◆ **Uit te voeren**
a - Geef bij elk van de volgende uitspraken aan of die klopt met de tekst over Hildegardis en de Discretio, met ja of nee en de beslissende woorden letterlijk uit die tekst: (i) Het figuurtje dat de kleren uittrekt, is in het zilver geschilderd. (ii) De Discretio houdt het kruisbeeld in de linkerhand. (iii) Zwart komt veel voor in de 35 miniaturen van Scivias.
b - Schrijf de tekst over Hildegardis en de Discretio verder, te beginnen na de laatste zin.

Men ziet hoe boven het donkere figuurtje tussen de muren van de wet, eenzelfde mensenfiguurtje de kleren uittrekt en de stof er uit klopt. Merkwaardigerwijze is dit figuurtje in het zilver geschilderd, en we hebben gezien, dat zilver het geloof aanduidt. Naast dit ontklede figuurtje zien we een derde ook in het zilver, dat vóór zich een kruisbeeld vasthoudt dat opbloeit uit een boom. Aan weerszijden van die boom zien we takken die in bloei schieten. Hildegardis geeft daaraan de volgende uitleg: "De zieleredding is door het lijden van Jezus de Verlosser tot grote bescherming van de gelovige geworden. Want door het lijden en dood vertrad de Zoon Gods de boom van de dood en de zonde van Adam. En hieruit ontsproten als bloesems de beide Testamenten. Het Oude Verbond zendt zijn witte licht naar het kruis en het Nieuwe Verbond zijn rode glans; en op het hoogtepunt van het geestelijk verstaan neigen die beide bloemen, eenmaal ontrukt aan het verderf van de dood, zich naar het lijden van de goede Verlosser en heel Zijn gerechtigheid". Deze tekst is in zijn geheel geciteerd, omdat hij duidelijk laat zien, hoe al die beelden en kleuren evenzovele lessen zijn over de alles overtreffende betekenis die de gekruisigde Christus voor Hildegardis heeft.
Maar dit beeld van de gekruisigde Heer ontmoeten wij ook in de handen van de tweelingzuster van de Zieleredding nl. de Discretio. Deze deugd is eigenlijk het einddoel van de discipline van het Oude en tegelijk het keerpunt naar het Nieuwe Verbond. Deze deugd ziet Hildegardis gezeten tegenover de zuil van de H. Drievuldigheid, waar miniatuur 28 een prachtige uitbeelding van biedt en die we straks uitvoerig zullen bespreken. Thans gaat het om een nieuwe openbaring van Gods werk en wel door de Tweede Persoon van de H. Drievuldigheid. Tegelijkertijd is deze een geloofsuitdaging, beter gezegd een geloofscrisis voor iedere gelovige. Het geloof in de éne God wordt op een hoger plan gebracht en het is de kracht Gods van de Discretio die ons de genade geeft, in groeiend geloof de diepere zin van deze openbaring te onderscheiden.
De oude Vaders spreken veel over de Discretio, als over het keerpunt in het geestelijk leven. Hildegardis geeft hier in een ingewikkelde beeldspraak haar visie op deze deugd. Het duidelijkste beeld blijft het kruisbeeld, dat zij in de rechterhand houdt en de zonnestralen die komend vanuit de hemel haar borst verlichten.
Zoals reeds werd opgemerkt, zijn de Discretio en de Zieleredding twee aspecten van één zieletoestand. De drie figuren die de Zieleredding weergeven hebben een zwart kleed evenals de Discretio. Nu komt zwart (heraldisch sabel genoemd) vrij weinig voor in de 35 miniaturen van Scivias en als het voorkomt, is het wel in de meest prejoratieve zin van het kwaad op zich.

◆ **Getoonde gegevens**
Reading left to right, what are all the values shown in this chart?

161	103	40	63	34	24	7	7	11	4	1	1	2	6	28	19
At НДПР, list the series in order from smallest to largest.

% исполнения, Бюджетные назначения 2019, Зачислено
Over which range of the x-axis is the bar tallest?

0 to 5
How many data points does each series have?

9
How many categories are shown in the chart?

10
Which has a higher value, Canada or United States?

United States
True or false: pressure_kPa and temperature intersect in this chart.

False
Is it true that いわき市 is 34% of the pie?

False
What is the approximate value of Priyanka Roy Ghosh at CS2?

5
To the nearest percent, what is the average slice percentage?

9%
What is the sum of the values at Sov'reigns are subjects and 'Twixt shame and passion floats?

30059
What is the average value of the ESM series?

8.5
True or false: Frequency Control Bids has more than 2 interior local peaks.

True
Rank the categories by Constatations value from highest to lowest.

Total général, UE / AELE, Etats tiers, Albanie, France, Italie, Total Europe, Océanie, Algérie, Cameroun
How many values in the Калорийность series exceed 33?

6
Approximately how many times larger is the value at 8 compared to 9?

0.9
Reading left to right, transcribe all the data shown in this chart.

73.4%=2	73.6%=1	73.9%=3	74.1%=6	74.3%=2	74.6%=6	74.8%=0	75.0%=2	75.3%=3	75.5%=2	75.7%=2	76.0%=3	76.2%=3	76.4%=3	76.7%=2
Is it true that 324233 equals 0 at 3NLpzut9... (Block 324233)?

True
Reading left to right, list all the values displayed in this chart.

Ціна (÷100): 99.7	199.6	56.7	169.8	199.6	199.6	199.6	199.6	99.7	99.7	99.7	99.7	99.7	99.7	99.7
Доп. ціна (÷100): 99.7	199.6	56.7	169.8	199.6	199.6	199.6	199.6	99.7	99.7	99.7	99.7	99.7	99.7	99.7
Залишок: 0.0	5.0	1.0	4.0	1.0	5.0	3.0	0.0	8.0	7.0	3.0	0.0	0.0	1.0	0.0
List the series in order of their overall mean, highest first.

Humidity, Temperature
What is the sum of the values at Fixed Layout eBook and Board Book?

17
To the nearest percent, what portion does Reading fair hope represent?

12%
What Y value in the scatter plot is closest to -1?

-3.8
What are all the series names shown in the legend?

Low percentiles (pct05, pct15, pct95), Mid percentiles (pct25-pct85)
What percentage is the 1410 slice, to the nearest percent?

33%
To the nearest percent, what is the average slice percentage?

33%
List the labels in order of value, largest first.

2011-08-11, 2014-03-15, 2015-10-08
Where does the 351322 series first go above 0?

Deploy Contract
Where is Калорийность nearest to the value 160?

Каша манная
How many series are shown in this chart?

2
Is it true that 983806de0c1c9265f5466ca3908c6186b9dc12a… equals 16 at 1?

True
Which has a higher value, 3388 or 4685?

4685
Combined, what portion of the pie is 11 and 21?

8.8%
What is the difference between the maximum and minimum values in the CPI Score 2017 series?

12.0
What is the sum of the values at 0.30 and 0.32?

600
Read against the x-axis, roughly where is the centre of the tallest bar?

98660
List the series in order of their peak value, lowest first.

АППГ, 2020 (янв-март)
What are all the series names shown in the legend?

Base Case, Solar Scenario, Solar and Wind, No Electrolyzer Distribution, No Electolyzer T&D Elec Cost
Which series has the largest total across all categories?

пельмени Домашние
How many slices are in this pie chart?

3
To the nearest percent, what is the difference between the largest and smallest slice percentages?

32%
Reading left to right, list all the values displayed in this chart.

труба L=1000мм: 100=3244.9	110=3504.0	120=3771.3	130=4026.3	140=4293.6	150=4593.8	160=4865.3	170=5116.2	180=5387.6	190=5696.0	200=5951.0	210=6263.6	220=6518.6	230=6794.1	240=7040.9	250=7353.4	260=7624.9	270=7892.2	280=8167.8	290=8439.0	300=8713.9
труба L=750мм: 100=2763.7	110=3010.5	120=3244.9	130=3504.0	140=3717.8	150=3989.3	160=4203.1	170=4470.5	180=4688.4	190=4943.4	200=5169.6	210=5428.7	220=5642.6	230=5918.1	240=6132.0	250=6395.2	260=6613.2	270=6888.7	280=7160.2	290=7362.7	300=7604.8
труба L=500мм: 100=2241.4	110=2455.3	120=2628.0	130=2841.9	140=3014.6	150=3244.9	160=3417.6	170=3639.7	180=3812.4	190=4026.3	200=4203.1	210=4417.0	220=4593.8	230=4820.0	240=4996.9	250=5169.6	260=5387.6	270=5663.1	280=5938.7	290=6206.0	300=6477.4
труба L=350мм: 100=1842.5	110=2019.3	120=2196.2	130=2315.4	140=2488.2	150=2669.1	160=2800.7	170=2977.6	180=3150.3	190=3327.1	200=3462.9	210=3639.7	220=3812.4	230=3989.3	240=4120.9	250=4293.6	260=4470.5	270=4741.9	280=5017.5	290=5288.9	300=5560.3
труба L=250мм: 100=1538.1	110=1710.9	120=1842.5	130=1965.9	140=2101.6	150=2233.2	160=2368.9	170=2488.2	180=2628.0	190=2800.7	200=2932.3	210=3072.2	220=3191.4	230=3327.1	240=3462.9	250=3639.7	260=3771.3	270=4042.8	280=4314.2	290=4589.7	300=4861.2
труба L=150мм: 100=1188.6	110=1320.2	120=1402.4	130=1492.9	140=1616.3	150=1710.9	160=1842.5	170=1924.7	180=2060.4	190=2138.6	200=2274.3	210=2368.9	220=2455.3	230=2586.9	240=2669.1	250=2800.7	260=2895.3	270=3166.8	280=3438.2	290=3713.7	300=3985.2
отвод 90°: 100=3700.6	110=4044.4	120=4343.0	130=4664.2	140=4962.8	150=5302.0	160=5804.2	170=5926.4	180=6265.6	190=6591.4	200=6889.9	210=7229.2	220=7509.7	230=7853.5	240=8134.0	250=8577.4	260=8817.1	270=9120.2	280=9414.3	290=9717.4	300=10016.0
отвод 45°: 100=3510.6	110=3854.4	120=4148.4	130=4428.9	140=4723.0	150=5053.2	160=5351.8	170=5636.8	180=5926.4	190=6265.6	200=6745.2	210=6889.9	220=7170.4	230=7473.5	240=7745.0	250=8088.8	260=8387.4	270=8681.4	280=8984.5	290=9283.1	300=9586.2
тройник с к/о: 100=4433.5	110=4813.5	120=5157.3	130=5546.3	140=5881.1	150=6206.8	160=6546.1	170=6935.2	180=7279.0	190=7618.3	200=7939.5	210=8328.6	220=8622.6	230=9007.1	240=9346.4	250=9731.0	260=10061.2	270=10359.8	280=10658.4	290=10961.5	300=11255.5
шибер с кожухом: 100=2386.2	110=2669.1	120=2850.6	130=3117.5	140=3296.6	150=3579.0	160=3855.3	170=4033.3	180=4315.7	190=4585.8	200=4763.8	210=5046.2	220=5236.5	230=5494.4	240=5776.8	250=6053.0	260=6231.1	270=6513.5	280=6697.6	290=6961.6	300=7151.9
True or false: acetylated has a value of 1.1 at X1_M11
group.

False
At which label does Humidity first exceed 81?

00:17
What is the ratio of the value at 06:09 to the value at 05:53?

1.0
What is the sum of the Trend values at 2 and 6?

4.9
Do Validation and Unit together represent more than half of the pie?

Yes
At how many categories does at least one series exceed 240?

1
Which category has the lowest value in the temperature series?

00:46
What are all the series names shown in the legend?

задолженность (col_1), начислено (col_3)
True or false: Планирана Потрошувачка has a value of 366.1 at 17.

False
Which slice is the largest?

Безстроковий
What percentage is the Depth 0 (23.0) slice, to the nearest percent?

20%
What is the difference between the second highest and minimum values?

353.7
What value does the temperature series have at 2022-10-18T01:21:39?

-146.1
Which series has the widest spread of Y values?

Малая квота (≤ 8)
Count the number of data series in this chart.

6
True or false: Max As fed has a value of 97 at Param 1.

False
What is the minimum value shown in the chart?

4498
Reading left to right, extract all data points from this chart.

◆ **Verwachte antwoorden**
a -
(i) Ja: "Merkwaardigerwijze is dit figuurtje in het zilver geschilderd"
(ii) Nee: "het kruisbeeld, dat zij in de rechterhand houdt"
(iii) Nee: "Nu komt zwart (heraldisch sabel genoemd) vrij weinig voor in de 35 miniaturen van Scivias"

b -
In niet prejoratieve zin zijn het alleen deze twee deugden die een zwart kleed dragen. Waarschijnlijk om de bekering, het zich ontdoen van de oude mens, duidelijk te kunnen uitbeelden, zoals bij de oude doopceremonie de neofieten na het doopsel een wit kleed kregen. Bovendien had de aanwending van de zwarte kleur het voordeel, het keerpunt, beter gezegd de bekering, de ommekeer in het geestelijk leven ten overstaan van de openbaring van de H. Drievuldigheid in de Menswording duidelijk tot uitdrukking te brengen.
Ik wil hier nog op een interessant detail wijzen. Zoals ik hierboven reeds heb gezegd, zijn de Salvatio animarum en de Discretio twee aspecten van dezelfde bekering. Nu is de Salvatio afgebeeld met een mannenkrullebol en de Discretio met een vrouwensluier. In heel dit zielekasteel dat het beeld wil zijn van de opgang van het geestelijk leven, laat Hildegardis 34 virtutes optreden, personificaties van deugden of godskrachten. Van deze 34 zijn er 28 vrouwelijk voorgesteld en 6 mannelijk. In elk der zes groepen deugden komt één mannenfiguur voor. Deze figuur wijst op de creatieve kracht van God, dus op de eerste plaats op God de Vader. We hebben gezien, dat de activiteiten van de Vader in verband gebracht worden met het licht nl. het licht van de eerste scheppingsdag. In de eerste groep bij de lichtgevende muur (zie miniatuur 22) staan zes vrouwelijke deugden, plus een ridderfiguurtje; de Victoria, gestoken in een zilveren harnas. De overwinning wordt uiteindelijk door de Zoon aan de Vader toegeschreven. In de 25ste en 26ste miniatuur zien wij twee deugden respectievelijk de Scientia Dei en de Zelus Dei. Deze tweede is door Hildegardis opzettelijk weergegeven als een kaal mannenhoofd, omdat de Zelus Dei meer overeenkomt met de mannelijke neiging tot actie en de Scientia Dei meer met de ontvankelijkheid van de vrouw. In miniatuur 27 zien we zes deugden voor de muren van de Oude Wet staan, één ervan is mannelijk en wel de Pax, omdat, zegt Hildegardis, deze zonder wijken recht op zijn doel afgaat. Zo komen we terug bij de Discretio en de Salvatio animarum. Het is de Salvatio die actief is voorgesteld in het zich ontdoen van het zwarte onderkleed, en het is deze geloofsdaad die hem het mannelijk kenteken en de kleur van zilver bezorgt. Terwijl daarnaast de Discretio heel bescheiden neerzit tegenover de zuil van de Drievuldigheidsopenbaring .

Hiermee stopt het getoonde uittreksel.